Wilmer Ronzani Wilmer Ronzani Wilmer Ronzani






foto news
Biella, 19 novembre 2022

Ancora sulla Moratti


Torno sulla questione della candidatura di Letizia Moratti alla guida della Regione Lombardia. Alcuni di coloro che ritengono che essa avrebbe dovuto avere il sostegno del pd usano argomenti con i quali è necessario confrontarsi. Essi infatti muovono da un obbiettivo che è comune a coloro che come il sottoscritto ritengono che sarebbe stato un errore candidarla e cioè che sia necessario togliere alla destra il governo della Lombardia.
Ciò che mi divide da queste persone è che io non credo che il Pd e le altre forze di sinistra avrebbero potuto sostenere la sua candidatura al governo della Regione più importante d'Italia.
Ci divide è il giudizio sulla Moratti e la valutazione sul ruolo del pd il quale, consapevole dell'importanza delle elezioni regionali in Lombardia, avevano individuato in Cottarelli il candidato di uno schieramento capace di sottrarre al centro destra la guida della Regione. Calenda e Renzi invece nel giro di poche ore hanno lanciato la candidatura della Moratti che fino a qualche giorno prima era convinta di poter essere la candidata del centrodestra e che invece improvvisamente si è dichiarata disponibile a sfidare Fontana, di cui era Vicepresidente, per il Terzo Polo. Un tempo avremmo definito un tale comportamento un esempio di trasformismo. A maggior ragione considerando il ruolo che Letizia Moratti ha avuto all'interno del centrodestra: da quello di Sindaca di Milano a quello di Ministra di due governi Berlusconi per finire con l'incarico di Presidente RAI.
Le idee delle persone possono cambiare naturalmente ma non mi convince il ravvedimento di chi cambia partito e schieramento in cosi poco tempo, senza alcuna riflessione e solo dopo che gli è stata negata dal centrodestra la candidatura a Presidente della Regione. Per questa ragione abrei considerato un grave errore la decisione di appoggiare la sua candidatura da parte del Pd che della Moratti è sempre stato un fiero oppositore.
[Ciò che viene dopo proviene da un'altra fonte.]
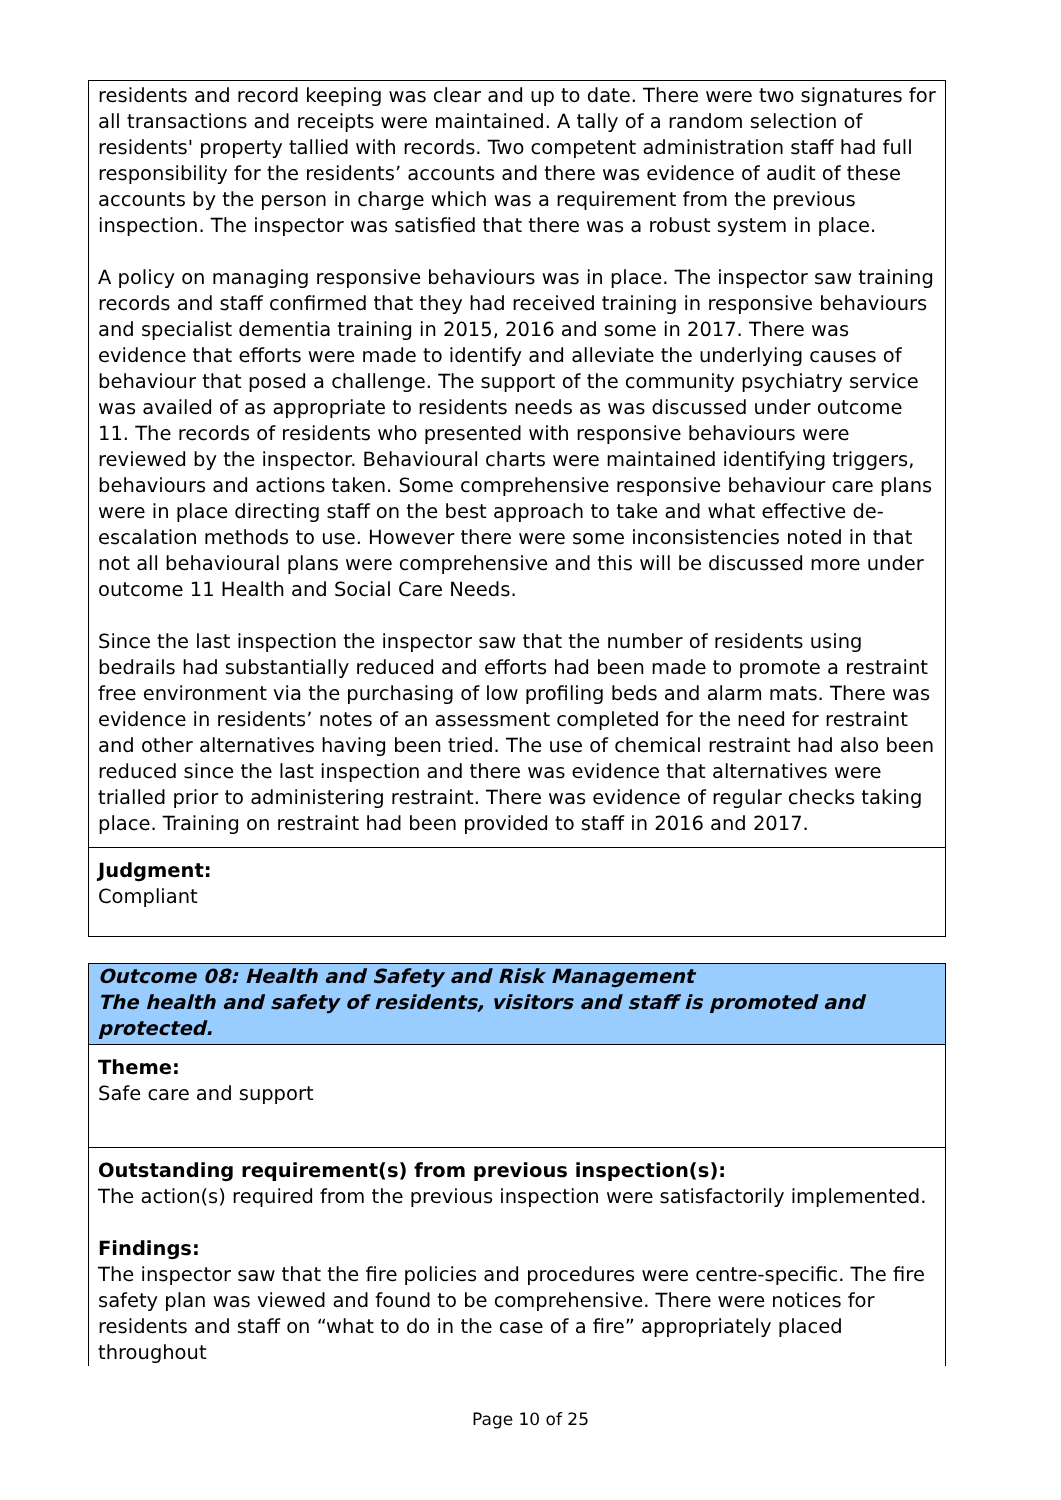residents and record keeping was clear and up to date. There were two signatures for all transactions and receipts were maintained. A tally of a random selection of residents' property tallied with records. Two competent administration staff had full responsibility for the residents’ accounts and there was evidence of audit of these accounts by the person in charge which was a requirement from the previous inspection. The inspector was satisfied that there was a robust system in place.
A policy on managing responsive behaviours was in place. The inspector saw training records and staff confirmed that they had received training in responsive behaviours and specialist dementia training in 2015, 2016 and some in 2017. There was evidence that efforts were made to identify and alleviate the underlying causes of behaviour that posed a challenge. The support of the community psychiatry service was availed of as appropriate to residents needs as was discussed under outcome 11. The records of residents who presented with responsive behaviours were reviewed by the inspector. Behavioural charts were maintained identifying triggers, behaviours and actions taken. Some comprehensive responsive behaviour care plans were in place directing staff on the best approach to take and what effective de-escalation methods to use. However there were some inconsistencies noted in that not all behavioural plans were comprehensive and this will be discussed more under outcome 11 Health and Social Care Needs.
Since the last inspection the inspector saw that the number of residents using bedrails had substantially reduced and efforts had been made to promote a restraint free environment via the purchasing of low profiling beds and alarm mats. There was evidence in residents’ notes of an assessment completed for the need for restraint and other alternatives having been tried. The use of chemical restraint had also been reduced since the last inspection and there was evidence that alternatives were trialled prior to administering restraint. There was evidence of regular checks taking place. Training on restraint had been provided to staff in 2016 and 2017.
Judgment:
Compliant
Outcome 08: Health and Safety and Risk Management
The health and safety of residents, visitors and staff is promoted and protected.
Theme:
Safe care and support
Outstanding requirement(s) from previous inspection(s):
The action(s) required from the previous inspection were satisfactorily implemented.
Findings:
The inspector saw that the fire policies and procedures were centre-specific. The fire safety plan was viewed and found to be comprehensive. There were notices for residents and staff on “what to do in the case of a fire” appropriately placed throughout
Page 10 of 25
Di questi tempi si è soliti riferirsi al al popolo della sinistra e al fatto che politiche portate avanti dal PD gli abbiano alienato una parte dei suoi consensi. E vero! Ma davvero c'è qualcuno che può pensare che gli elettori di sinistra, già sufficientemente delusi dalla politica del PD, avrebbero potuto votare per La Moratti anziché vivere anche questa decisione come " l'ennesimo tradimento ?" Dopo averla combattuta per anni come Ministro e Sindaco del centro destra si sarebbero nella condizione di dover crociate il nome sulla scheda. Bisogna avere più rispetto per i sentimenti di queste persone.
L'altro argomento che viene utilizzato è che la Moratti è " competente", ma la competenza non annulla la differenza tra destra e sinistra.
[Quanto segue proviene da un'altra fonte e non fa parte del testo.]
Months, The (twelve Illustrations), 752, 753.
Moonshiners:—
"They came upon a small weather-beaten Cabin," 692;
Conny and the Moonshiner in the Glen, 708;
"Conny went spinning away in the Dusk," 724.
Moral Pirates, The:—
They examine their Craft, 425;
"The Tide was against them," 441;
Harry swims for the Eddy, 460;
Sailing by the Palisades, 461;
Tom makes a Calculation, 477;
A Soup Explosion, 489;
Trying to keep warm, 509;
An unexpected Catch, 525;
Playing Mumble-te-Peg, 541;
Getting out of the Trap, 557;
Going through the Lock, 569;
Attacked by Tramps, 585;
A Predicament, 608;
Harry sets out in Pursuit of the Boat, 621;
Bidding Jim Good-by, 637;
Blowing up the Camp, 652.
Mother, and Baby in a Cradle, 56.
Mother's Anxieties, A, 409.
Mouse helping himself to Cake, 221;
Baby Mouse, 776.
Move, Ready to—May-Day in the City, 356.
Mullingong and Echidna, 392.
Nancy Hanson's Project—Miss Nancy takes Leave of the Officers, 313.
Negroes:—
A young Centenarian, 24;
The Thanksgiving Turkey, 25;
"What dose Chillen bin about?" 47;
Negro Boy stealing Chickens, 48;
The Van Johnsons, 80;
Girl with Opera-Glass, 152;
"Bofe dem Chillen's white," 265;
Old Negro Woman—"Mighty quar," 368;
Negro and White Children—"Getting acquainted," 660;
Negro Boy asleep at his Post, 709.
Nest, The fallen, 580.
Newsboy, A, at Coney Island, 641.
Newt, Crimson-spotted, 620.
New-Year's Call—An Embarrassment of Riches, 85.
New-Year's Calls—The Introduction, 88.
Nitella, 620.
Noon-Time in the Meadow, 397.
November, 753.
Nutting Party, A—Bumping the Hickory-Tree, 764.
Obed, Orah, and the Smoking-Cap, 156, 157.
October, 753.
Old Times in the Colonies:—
Destra e sinistra devono, questo si, affidarsi a persone competenti per governare. Questo spesso non avviene, tanto sul piano nazionale quanto sul piano locale, ma una persona di destra per quanto competente non può essere indicata alla guida di un governo di centrosinistra perché ha idee, programmi e progetti diversi. La Moratti va benissimo a quella parte dell'establishment che vuole cambiare il personale politico ma non le politiche.
Il Pd ha scelto di candidare alla Presidenza della Regione Lombardia Pierfrancesco Majorino che è stato assessore alle politiche sociali della giunta Pisapia. È un candidato con un profilo non confondibile, che se diventera' Presidente della Regione Lombardia fara cose di sinistra. Majorino non avrebbe mai proposto di suddividere i vaccini in base al contributo che le varie regioni davano al Pil come invece ha fatto la Moratti.Sarà quindi lui a sfidare Fontana e la Moratti. L'impresa che ha di fronte è difficile ma non impossibile se saprà unire gli elettori e le forze che vogliono costruire una alternativa sia a Fontana che ad una giunta Moratti che non rappresenterebbe una rottura rispetto alle politiche realizzate in questi anni dalla destra.